Gevolgen voor Britse burgers die wonen, werken of studeren in een EU-land

Gevolgen voor Britse burgers die wonen, werken of studeren in een EU-land

Op 29 maart 2019 verlaat het Verenigd Koninkrijk (VK) de Europese Unie (EU). Deze uittreding, die beter bekend staat als de Brexit, heeft gevolgen voor de meeste Britten en hun familieleden die wonen en werken in Nederland en andersom. De Europese Unie hecht grote waarde aan het vrije verkeer van personen, goederen, diensten en kapitaal binnen lidstaten. Door de Brexit komt er een einde aan dit vrije verkeer tussen de VK en Nederland.  Hoe de nieuwe relatie met het VK er precies uit gaat zien na deze Brexit is nog niet bekend. Wel willen we u alvast wat meer duidelijkheid geven over de Brexit en verblijfsrechten.

Onderhandelingen Brexit
De EU en het VK zijn bezig met de onderhandelingen over een uittredingsakkoord (deal). In deze uittredingsovereenkomst is vastgelegd dat Britten die voor het einde van de overgangsperiode in  Nederland wonen, na de Brexit in Nederland mogen blijven wonen, werken en studeren. Hetzelfde geldt voor Nederlanders die wonen en werkzaam zijn in het VK . Deze uittredingsovereenkomst is pas definitief als deze wordt goedgekeurd door zowel het Britse als het Europese Parlement. Op 15 januari 2019 stemde een meerderheid van het Britse Lagerhuis tegen deze uittredingsovereenkomst. Door de onzekerheid die heerst in deze situatie bereidt het ministerie van Justitie en Veiligheid zich voor op zowel de situatie waarin een uittredingsakkoord wordt gesloten tussen de VK en de EU(deal scenario), als de situatie waarin het VK de EU verlaat zonder akkoord (no-deal scenario).

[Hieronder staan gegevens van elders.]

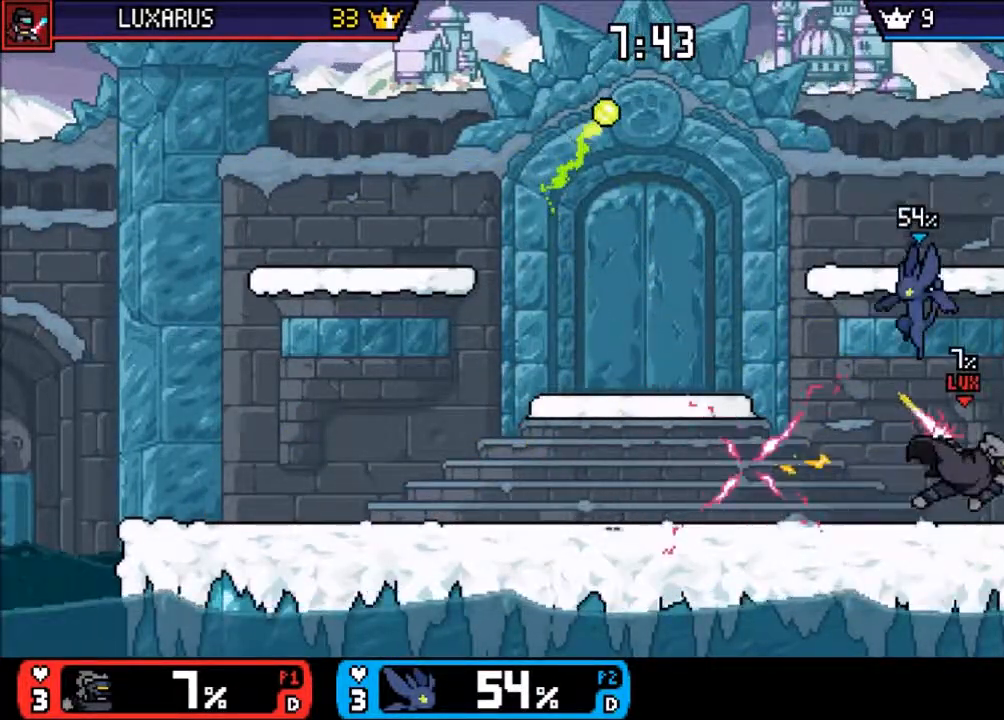
{"buttons": [], "left_stick": "left", "right_stick": "center", "events": [[83, "DPAD_DOWN", "up"], [200, "left_stick", "left"], [267, "CIRCLE", "down"], [367, "CIRCLE", "up"]]}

Bij een Brexit komen de rechten die EU-burgers en hun familieleden in het VK hebben op grond van het vrije verkeer van personen te vervallen. Hetzelfde geldt voor Britten die wonen en werken in EU lidstaten. De Nederlandse regering vindt het belangrijk dat Britten, ook in het geval dat er geen uittredingsakkoord tot stand komt, in Nederland kunnen blijven wonen, werken en studeren.

Geen uittredingsakkoord 
Britten die zich op het moment van de Brexit in Nederland bevinden, kunnen hun verblijfstatus niet meer ontlenen aan het EU-burgerschap. Het kabinet heeft een overgangsperiode van 15 maanden ingesteld vanaf 29 maart 2019 tot 1 juli 2020, zodat Britse burgers en hun familieleden die voor 29 maart 2019 rechtmatig in Nederland verblijven hun rechten op verblijf, werk en studie in Nederland behouden. Dit komt onder meer doordat het kabinet graag de Nederlandse arbeidsmarkt open wil houden voor Britten. Voor 29 maart 2019 zal de IND (Immigratie- en Naturalisatiedienst) een tijdelijke verblijfsvergunning sturen naar alle Britten in Nederland in de vorm van een brief. Hiervoor hoeft geen actie te worden ondernomen.  

Verspreid over deze overgangsperiode zullen Britse burgers en hun familieleden worden uitgenodigd door de IND om een aanvraag voor een definitieve verblijfsvergunning in te dienen. Voor deze vergunning gelden dezelfde verblijfsvoorwaarden die ook gelden voor EU-burgers. Op basis van deze vergunning kunnen Britten rechtmatig verblijven, werken en studeren in Nederland. Als werkgever hoef je geen aparte werkvergunning aan te vragen in deze situatie.

Bovengenoemde situatie heeft slechts betrekking op Britten die in Nederland verblijven en werken.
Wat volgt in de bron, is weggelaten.